EXCERPTED TEXT:
^^^^^^^^

Singin’ In The Rain (part 1)
Storms also make us wet, so I decided to take a look at how wet the UK has gotten these past few decades…
Following on from Not Gone With The Wind part 1 and part 2 is this little tray-bake dedicated to what Britain does best… rain!
I’ve decided to keep the same sample grid:
But this time I’ve flipped from ICOADS to NOAA’s Global Historical Climatology Network Daily Database (GHCNd) and that big green box will ensure I’m looking at all land based weather stations across the UK and Ireland. To ensure we are looking at the biggest and best stations I decided to limit the Climate Explorer query to those stations with at least 60 years worth of data records, there being 71 of these including three stations in Northern France but what the heck! C’est la vie!
As regards precipitation I opted for mean daily rainfall owing my distrust in data quality, with stations popping in and out of existence with the passage of time. Total rainfall would be wonderful, as would maximum daily rainfall but these require precision and reliable bucket wangling from all stations all of the time. I think not!
If anybody is brave enough to try this query for themselves they’ll end up facing a screen looking a lot like this:
Up at the top you’ll see the boundary definition for that green box in terms of latitude and longitude, and somewhere in the mudge of text on the chart you’ll see that 60 for the 60-year record filter. The chart itself already tells us what we want to know and that is rainfall has been variable, with no obvious sign of increase.
The very brave can scroll down through the explorer output to a blue box right at the bottom where you can create a lower resolution time series. If I choose annual (Jan-Dec) then hit the make new time series button I end up with a screen like this…
How about that for a magical transformation? It would seem we couldn’t see the annual wood for the daily trees. It’s now pretty darn obvious that mean rainfall has been on the increase since 1900 or thereabouts, which is rather intriguing, for whatever is driving the wetter weather kicked-off well before the next door neighbours purchased their second SUV and before China went coal-crazy.
NOTE: If anybody would like to throw KNMI’s Climate Explorer about to get these charts and more for themselves then please do drop a comment below. If there is sufficient interest and I can find sufficient time I’ll cobble together a mini tutorial.
What I’m going to do now is stuff this raw data into my stats package and see what else can be wrung out.
Blasted Bias!

^^^^^^^^

SUPPLIED INFORMATION:
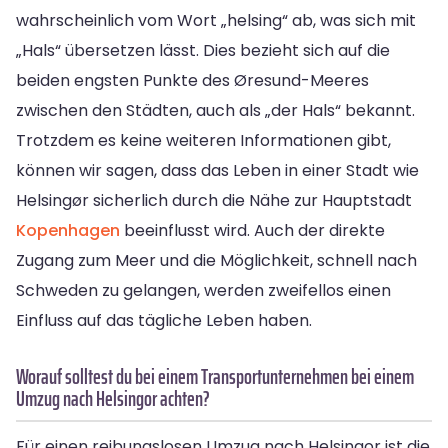
wahrscheinlich vom Wort „helsing“ ab, was sich mit
„Hals“ übersetzen lässt. Dies bezieht sich auf die
beiden engsten Punkte des Øresund-Meeres
zwischen den Städten, auch als „der Hals“ bekannt.
Trotzdem es keine weiteren Informationen gibt,
können wir sagen, dass das Leben in einer Stadt wie
Helsingør sicherlich durch die Nähe zur Hauptstadt
Kopenhagen
beeinflusst wird. Auch der direkte
Zugang zum Meer und die Möglichkeit, schnell nach
Schweden zu gelangen, werden zweifellos einen
Einfluss auf das tägliche Leben haben.
Worauf solltest du bei einem Transportunternehmen bei einem
Umzug nach Helsingor achten?
Für einen reibungslosen Umzug nach Helsingor ist die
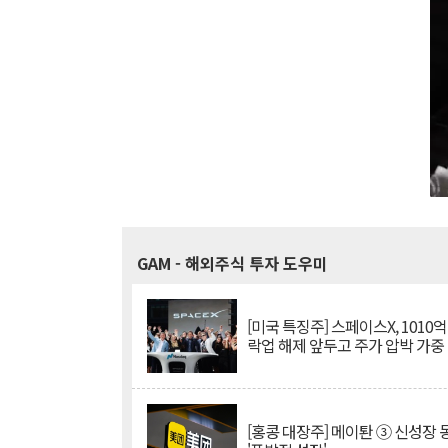
GAM
- 해외주식 투자 도우미
[미국 특징주] 스페이스X, 1010
락업 해제 앞두고 주가 압박 가중
[홍콩 대장주] 메이퇀 ③ 신성장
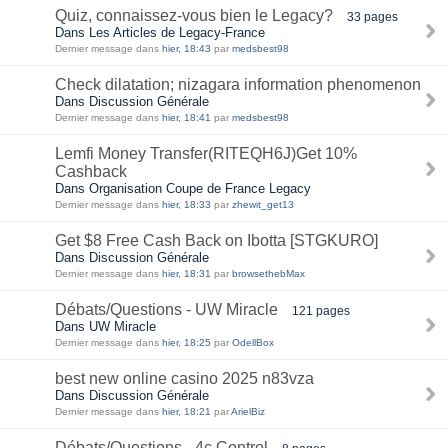
Quiz, connaissez-vous bien le Legacy?
33 pages
Dans Les Articles de Legacy-France
Dernier message dans
hier, 18:43
par
medsbest98
Check dilatation; nizagara information phenomenon
Dans Discussion Générale
Dernier message dans
hier, 18:41
par
medsbest98
Lemfi Money Transfer(RITEQH6J)Get 10%
Cashback
Dans Organisation Coupe de France Legacy
Dernier message dans
hier, 18:33
par
zhewit_get13
Get $8 Free Cash Back on Ibotta [STGKURO]
Dans Discussion Générale
Dernier message dans
hier, 18:31
par
browsethebMax
Débats/Questions - UW Miracle
121 pages
Dans UW Miracle
Dernier message dans
hier, 18:25
par
OdellBox
best new online casino 2025 n83vza
Dans Discussion Générale
Dernier message dans
hier, 18:21
par
ArielBiz
Débats/Questions - 4c Control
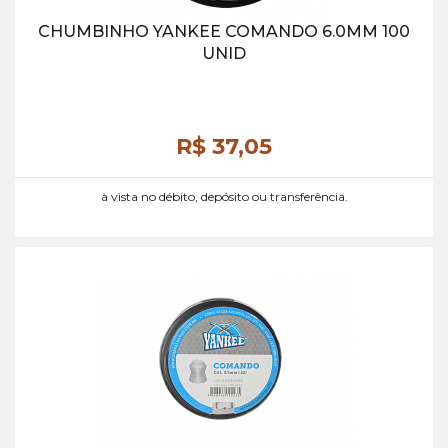
CHUMBINHO YANKEE COMANDO 6.0MM 100
UNID
R$ 37,
05
à vista no débito, depósito ou transferência.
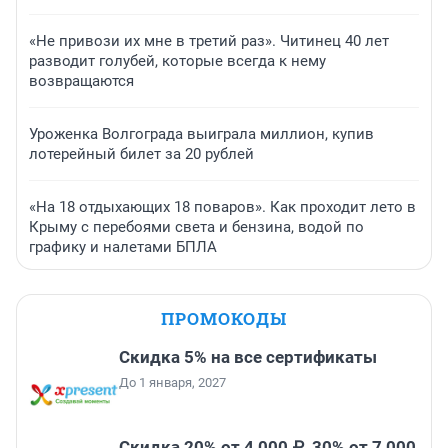
«Не привози их мне в третий раз». Читинец 40 лет
разводит голубей, которые всегда к нему
возвращаются
Уроженка Волгограда выиграла миллион, купив
лотерейный билет за 20 рублей
«На 18 отдыхающих 18 поваров». Как проходит лето в
Крыму с перебоями света и бензина, водой по
графику и налетами БПЛА
ПРОМОКОДЫ
Скидка 5% на все сертификаты
До 1 января, 2027
Скидка 20% от 4 000 ₽, 30% от 7 000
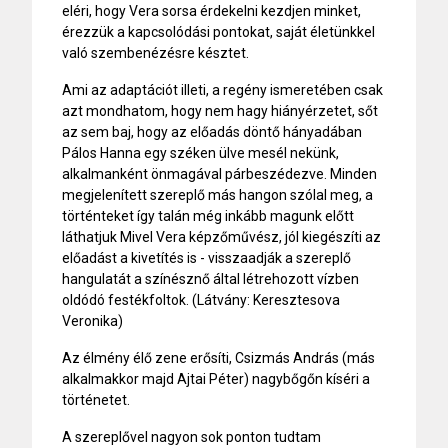
eléri, hogy Vera sorsa érdekelni kezdjen minket,
érezzük a kapcsolódási pontokat, saját életünkkel
való szembenézésre késztet.
Ami az adaptációt illeti, a regény ismeretében csak
azt mondhatom, hogy nem hagy hiányérzetet, sőt
az sem baj, hogy az előadás döntő hányadában
Pálos Hanna egy széken ülve mesél nekünk,
alkalmanként önmagával párbeszédezve. Minden
megjelenített szereplő más hangon szólal meg, a
történteket így talán még inkább magunk előtt
láthatjuk Mivel Vera képzőművész, jól kiegészíti az
előadást a kivetítés is - visszaadják a szereplő
hangulatát a színésznő által létrehozott vízben
oldódó festékfoltok. (Látvány: Keresztesova
Veronika)
Az élmény élő zene erősíti, Csizmás András (más
alkalmakkor majd Ajtai Péter) nagybőgőn kíséri a
történetet.
A szereplővel nagyon sok ponton tudtam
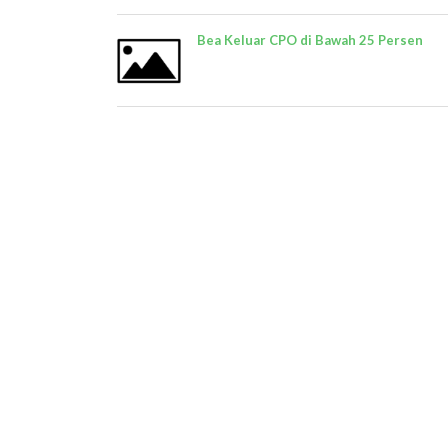
Bea Keluar CPO di Bawah 25 Persen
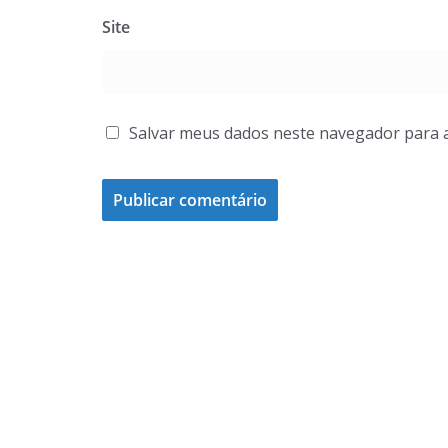
Site
Salvar meus dados neste navegador para 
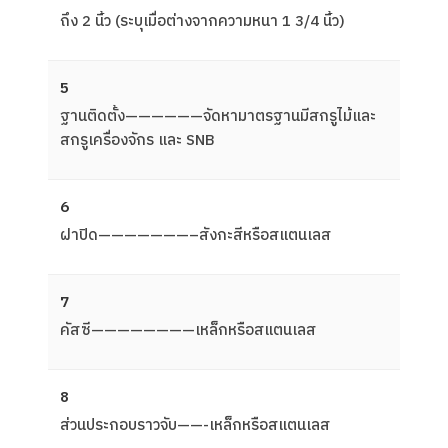
ถึง 2 นิ้ว (ระบุเมื่อต่างจากความหนา 1 3/4 นิ้ว)
5
ฐานติดตั้ง——————จัดหามาตรฐานมีสกรูไม้และ
สกรูเครื่องจักร และ SNB
6
ฝาปิด———————–สังกะสีหรือสแตนเลส
7
คัสซี————————เหล็กหรือสแตนเลส
8
ส่วนประกอบราวจับ——-เหล็กหรือสแตนเลส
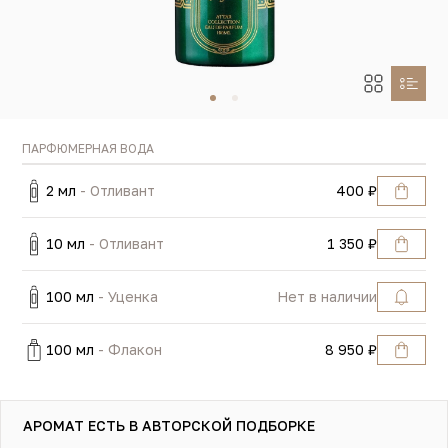
ПАРФЮМЕРНАЯ ВОДА
2 мл
- Отливант
400 ₽
10 мл
- Отливант
1 350 ₽
100 мл
- Уценка
Нет в наличии
100 мл
- Флакон
8 950 ₽
АРОМАТ ЕСТЬ В АВТОРСКОЙ ПОДБОРКЕ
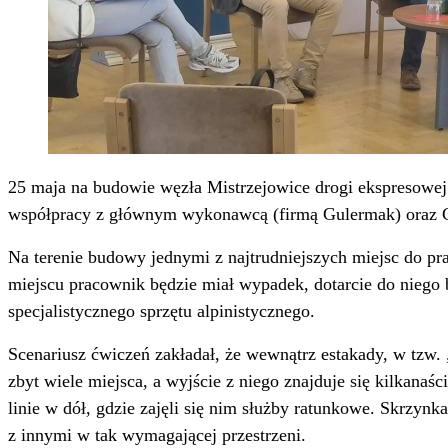
25 maja na budowie węzła Mistrzejowice drogi ekspresowej 
współpracy z głównym wykonawcą (firmą Gulermak) ora
Na terenie budowy jednymi z najtrudniejszych miejsc do pr
miejscu pracownik będzie miał wypadek, dotarcie do niego
specjalistycznego sprzętu alpinistycznego.
Scenariusz ćwiczeń zakładał, że wewnątrz estakady, w tzw. 
zbyt wiele miejsca, a wyjście z niego znajduje się kilkana
linie w dół, gdzie zajęli się nim służby ratunkowe. Skrzyn
z innymi w tak wymagającej przestrzeni.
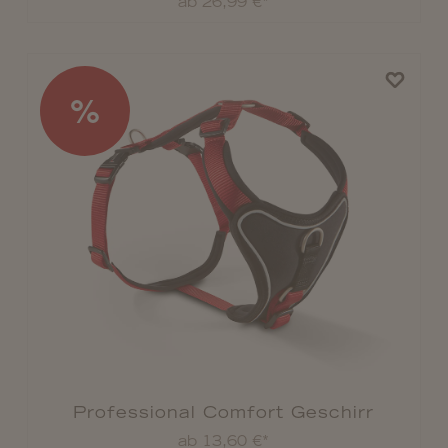
ab 26,99 €*
%
Professional Comfort Geschirr
ab 13,60 €*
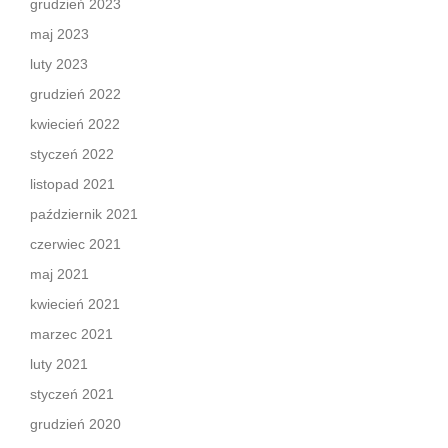
grudzień 2023
maj 2023
luty 2023
grudzień 2022
kwiecień 2022
styczeń 2022
listopad 2021
październik 2021
czerwiec 2021
maj 2021
kwiecień 2021
marzec 2021
luty 2021
styczeń 2021
grudzień 2020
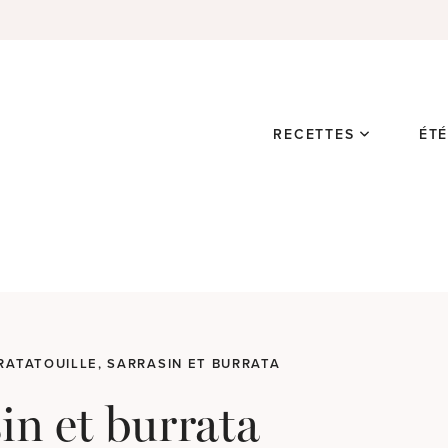
RECETTES
ÉT
RATATOUILLE, SARRASIN ET BURRATA
sin et burrata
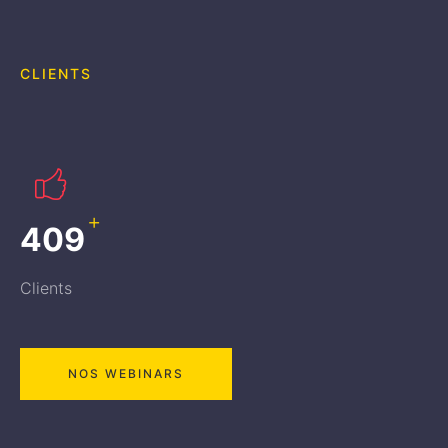
CLIENTS
+
449
Clients
NOS WEBINARS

^^^^^^^^

WHAT TO DO:
A – In the post on UK rainfall, how many weather stations have at least 60 years of data records?
B – Continue the post on UK rainfall from the point where it stops.

ANSWERS TO THE EXERCISE:
A – 71 stations, including three in Northern France.

B –
It’s a simple matter to right click on the raw data hyperlink in these charts within Climate Explorer and opt for Save link as… to obtain a DAT file suitable for export in Excel. When I do this I always take a squizz at the bottom-most chart within Explorer that gives me an indication of missing data. Here’s a screenshot of this for our sample:
This tells me that we’ve got truly excellent data capture back to 1900 but pushing the period back to 1850 is asking for trouble unless we’re happy with a 95% capture rate or thereabouts. So far so good.
Now safely in Excel I can see we’ve got mean rainfall data from 1 January 1838 right through to 6 December 2023, which is smashing, cracking and fab! Although we’ve got a nice big bunch of means these have been derived from a shifting station sample. For example, the station at Galway in Ireland provided data from 1861 right through to 2002. If Galway was peculiarly wet then this would introduce bias into the sample such that the mean for 2003 – 2023 would be pulled down, making recent years look drier.
More common is the bias introduced by stations starting life around WWII. For example, Valentia observatory in Ireland only started collecting data in 1941, with Waterford kicking-off in the same year, and Ballyshannon coming online in 1945. These are all rather wet places and thus are going to inflate the means derived for recent years. This alone could be responsible for generating that upward annual trend. Tricky innit? In part 2 of this series I’m going to attempt to stabilise the station sample so we may obtain a more accurate long-term trend. For the time being I am going to plough on regardless!
Squeezing Some Stats
If nobody minds I’d like to plough straight into scatterplots of mean daily rainfall and the standard deviation of mean daily rainfall for the period 1900 – 2023 when squeezed into annual-sized averaging pots. If the term standard deviation glazes eyeballs think of this as simply as measure of the daily variation in rainfall over the year instead of the daily amount:
What does this all mean?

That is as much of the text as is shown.